Within the oral traditions of the Tlingit and Haida peoples of the Inside Passage, there is a story about a man who married an eagle. Now, this man was not a good hunter, but with special coats given to him by his new brothers-in-law, the man was able to catch cod, salmon, halibut, and seal easily. The man became a good provider, bringing food to his old mother and (depending on the version of the story) showing his brothers where to catch fish or protecting his mother from people who wanted to do her harm.
The Eagle represents power and is one of two moieties (or halves), along with Raven, of the Tlingit, Haida, and Eyak people.
All About Eagles
While bald eagles live throughout the United States and Canada, Alaska is home to more than 30,000 bald eagles – estimated at 75% of the breeding population.
You’ll see these large, powerful birds throughout much of our state, perching on old-growth spruce along the coastline of the Inside Passage, or in giant cottonwood trees near inland rivers and large waterways. (They’re usually on the lookout for fish and the occasional small bird or mammal to feed their families.)
Bald eagles are huge, weighing up to 14 pounds and with wingspans up to 7 feet wide. It may be no surprise then that the young chicks have the fastest growth rate of any North American bird, gaining approximately 6 ounces each day until they leave the nest sometime in August or September. These brown-and-white-streaked young birds are often mistaken for golden eagles until they develop their distinctive white head around 5 years of age.

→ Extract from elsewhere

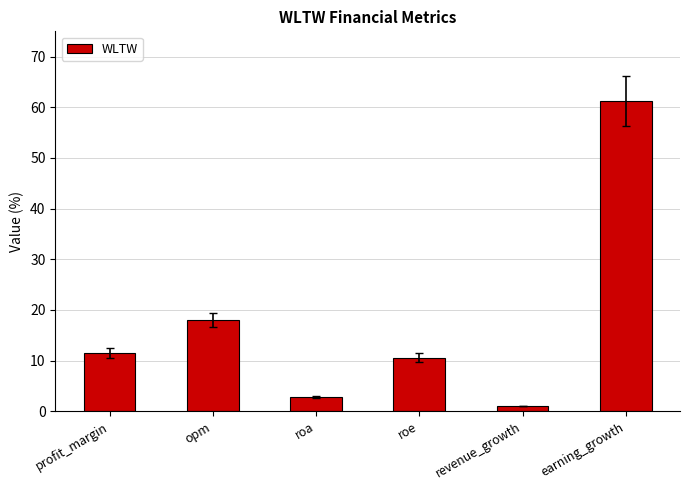

What is the value of the 4th bar from the left?

10.5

Naturalist tip: If you want to tell a golden eagle from an immature bald eagle, check out the legs. The golden eagle’s legs are completely covered with feathers, while the immature bald eagle shows off his (or her) bare legs.
The Life of an Eagle
Starting in February, you may see a pair of eagles spinning and falling through the air, talons locked. Even though bald eagles mate for life, these aerial acrobatics reinforce the bond during their annual courtship display. Forget flowers and chocolates – fish for dinner is the eagle’s favorite meal.

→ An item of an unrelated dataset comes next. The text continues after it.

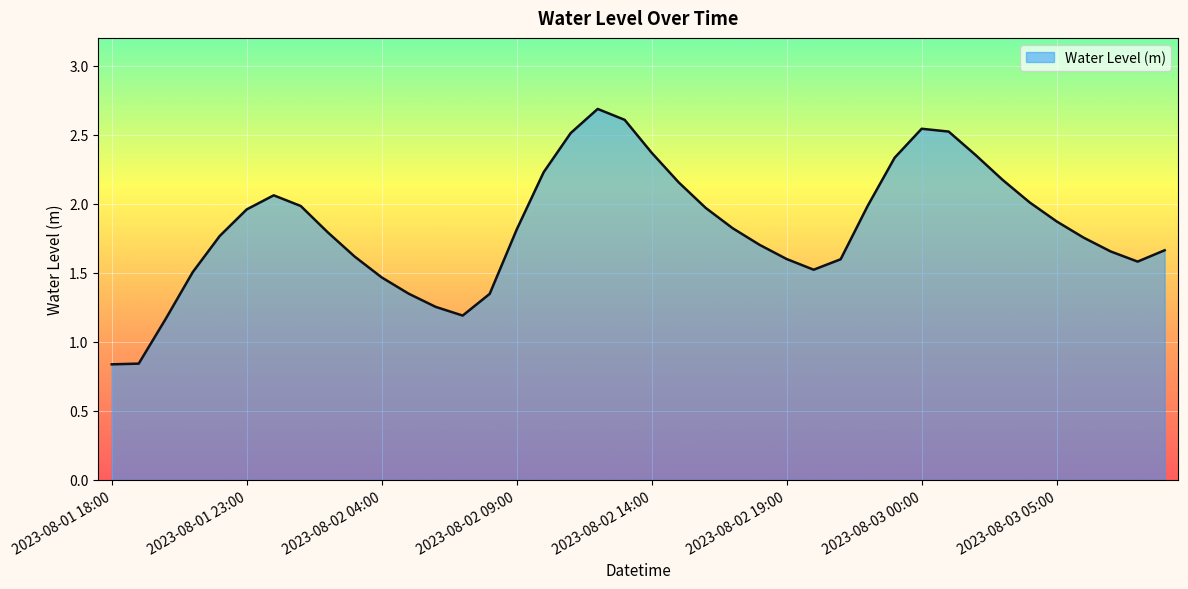

What is the sum of all values?

73.1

Eggs – typically two – are laid in April. As you travel around Alaska in spring and summer, look for nests in tall trees with good waterfront views. These massive structures can be up to 12 feet wide, 3 feet deep, and weight up to 1 ton! If you’re lucky, starting in May, you may see fuzzy young birds peeking over the nest’s edge, looking for their next meal.
How to Spot Bald Eagles
Bald eagles are most common along the Inside Passage and in Southcentral and Southwest Alaska, although they may be found throughout the state.

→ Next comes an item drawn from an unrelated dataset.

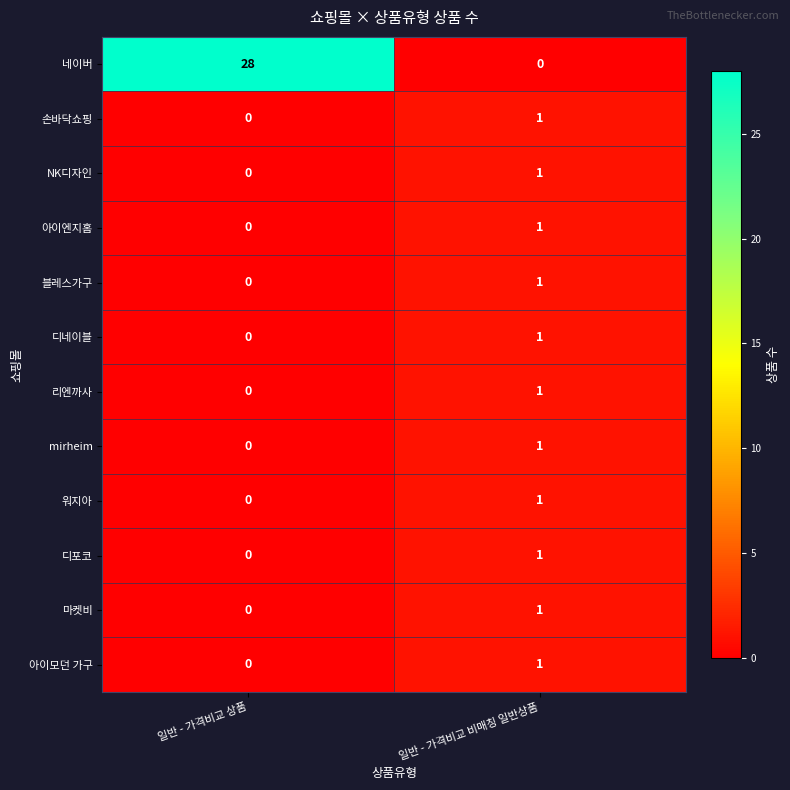

At which category is the sum across all series the highest?

일반 - 가격비교 상품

You’ll typically see eagles flying along coastal areas and anywhere there is a large body of water with healthy fish populations. Bald eagles tend to congregate during the cooler months when they’re not busy raising eaglets. Two reliable spots to cast your eye on eagles are along the Inside Passage.
In late April, the community of Wrangell hosts the Stikine River Birding Festival, where thousands of bald eagles cruise the Stikine River looking for hooligan – a type of small, oily fish also known as eulachon. Keep an eye out for opportunistic behavior – the eagles have lots of competition from thousands of gulls who also want a tasty meal.
In fall, bald eagles congregate around open water, looking for late salmon runs and an easy meal of spawned-out salmon. Visitors to the Chilkat Bald Eagle Preserve near Haines can see up to 4,000 bald eagles soaring above the Chilkat River or perched on cottonwood trees near the river’s delta during the annual Haines Bald Eagle Festival each November.
In Sitka, Juneau, and Anchorage, rehabilitation centers care for injured eagles year-round, releasing them back into the wild when possible. Birds that can’t be released become education birds, teaching schoolchildren and visitors about the beauty of wild birds and the wild places they call home.